### Extracted data entries
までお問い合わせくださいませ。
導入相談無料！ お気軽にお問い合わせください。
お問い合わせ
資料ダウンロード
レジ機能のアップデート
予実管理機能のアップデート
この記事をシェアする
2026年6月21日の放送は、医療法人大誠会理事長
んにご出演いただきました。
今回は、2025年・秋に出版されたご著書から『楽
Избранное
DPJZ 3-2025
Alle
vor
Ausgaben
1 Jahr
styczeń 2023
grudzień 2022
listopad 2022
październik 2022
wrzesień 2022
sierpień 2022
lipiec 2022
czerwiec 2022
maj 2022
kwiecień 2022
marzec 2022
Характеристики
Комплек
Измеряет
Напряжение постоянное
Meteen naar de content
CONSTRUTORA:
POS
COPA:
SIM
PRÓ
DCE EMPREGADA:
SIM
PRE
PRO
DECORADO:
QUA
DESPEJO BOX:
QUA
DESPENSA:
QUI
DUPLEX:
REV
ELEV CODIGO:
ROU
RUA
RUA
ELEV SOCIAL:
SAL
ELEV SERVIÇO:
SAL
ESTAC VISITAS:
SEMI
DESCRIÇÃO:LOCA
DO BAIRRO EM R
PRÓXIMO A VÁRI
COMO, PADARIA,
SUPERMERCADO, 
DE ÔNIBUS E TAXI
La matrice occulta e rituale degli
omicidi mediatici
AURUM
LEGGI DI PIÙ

### TASK DIRECTIONS
Please copy every line of the material above without changing a single character, keeping the lines in their original order.

### WRITTEN ANSWER
までお問い合わせくださいませ。
導入相談無料！ お気軽にお問い合わせください。
お問い合わせ
資料ダウンロード
レジ機能のアップデート
予実管理機能のアップデート
この記事をシェアする
2026年6月21日の放送は、医療法人大誠会理事長
んにご出演いただきました。
今回は、2025年・秋に出版されたご著書から『楽
Избранное
DPJZ 3-2025
Alle
vor
Ausgaben
1 Jahr
styczeń 2023
grudzień 2022
listopad 2022
październik 2022
wrzesień 2022
sierpień 2022
lipiec 2022
czerwiec 2022
maj 2022
kwiecień 2022
marzec 2022
Характеристики
Комплек
Измеряет
Напряжение постоянное
Meteen naar de content
CONSTRUTORA:
POS
COPA:
SIM
PRÓ
DCE EMPREGADA:
SIM
PRE
PRO
DECORADO:
QUA
DESPEJO BOX:
QUA
DESPENSA:
QUI
DUPLEX:
REV
ELEV CODIGO:
ROU
RUA
RUA
ELEV SOCIAL:
SAL
ELEV SERVIÇO:
SAL
ESTAC VISITAS:
SEMI
DESCRIÇÃO:LOCA
DO BAIRRO EM R
PRÓXIMO A VÁRI
COMO, PADARIA,
SUPERMERCADO, 
DE ÔNIBUS E TAXI
La matrice occulta e rituale degli
omicidi mediatici
AURUM
LEGGI DI PIÙ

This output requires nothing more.